• RECORDS TO USE:
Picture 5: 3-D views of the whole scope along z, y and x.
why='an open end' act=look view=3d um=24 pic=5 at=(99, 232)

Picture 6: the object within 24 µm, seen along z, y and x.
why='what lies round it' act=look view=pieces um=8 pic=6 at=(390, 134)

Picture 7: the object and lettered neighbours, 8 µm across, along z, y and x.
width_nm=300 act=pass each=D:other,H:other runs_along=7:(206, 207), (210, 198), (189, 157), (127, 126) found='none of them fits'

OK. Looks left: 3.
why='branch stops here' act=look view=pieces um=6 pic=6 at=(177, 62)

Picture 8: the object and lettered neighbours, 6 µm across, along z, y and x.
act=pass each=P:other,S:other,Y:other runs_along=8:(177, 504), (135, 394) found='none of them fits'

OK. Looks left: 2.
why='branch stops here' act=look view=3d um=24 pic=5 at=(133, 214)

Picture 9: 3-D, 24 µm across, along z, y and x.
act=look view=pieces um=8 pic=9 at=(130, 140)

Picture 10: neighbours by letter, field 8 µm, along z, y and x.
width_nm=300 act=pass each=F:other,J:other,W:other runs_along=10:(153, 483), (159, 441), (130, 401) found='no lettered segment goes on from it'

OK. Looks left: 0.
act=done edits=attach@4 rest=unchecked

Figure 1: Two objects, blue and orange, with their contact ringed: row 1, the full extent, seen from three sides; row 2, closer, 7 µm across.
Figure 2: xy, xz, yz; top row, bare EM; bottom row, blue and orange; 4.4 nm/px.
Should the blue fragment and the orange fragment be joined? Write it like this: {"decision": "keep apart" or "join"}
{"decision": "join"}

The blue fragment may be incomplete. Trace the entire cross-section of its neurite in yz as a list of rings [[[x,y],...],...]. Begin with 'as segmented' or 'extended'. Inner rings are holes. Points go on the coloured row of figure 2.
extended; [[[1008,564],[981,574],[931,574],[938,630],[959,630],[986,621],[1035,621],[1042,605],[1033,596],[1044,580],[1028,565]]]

• TASK GOAL: Repeat exactly the lines of the listing above, from the one with "Picture 10: neighbours" down to the one with "Figure 2: xy, xz, yz;"; both of those lines belong in the range.

• EXERCISE SOLUTION:
Picture 10: neighbours by letter, field 8 µm, along z, y and x.
width_nm=300 act=pass each=F:other,J:other,W:other runs_along=10:(153, 483), (159, 441), (130, 401) found='no lettered segment goes on from it'

OK. Looks left: 0.
act=done edits=attach@4 rest=unchecked

Figure 1: Two objects, blue and orange, with their contact ringed: row 1, the full extent, seen from three sides; row 2, closer, 7 µm across.
Figure 2: xy, xz, yz; top row, bare EM; bottom row, blue and orange; 4.4 nm/px.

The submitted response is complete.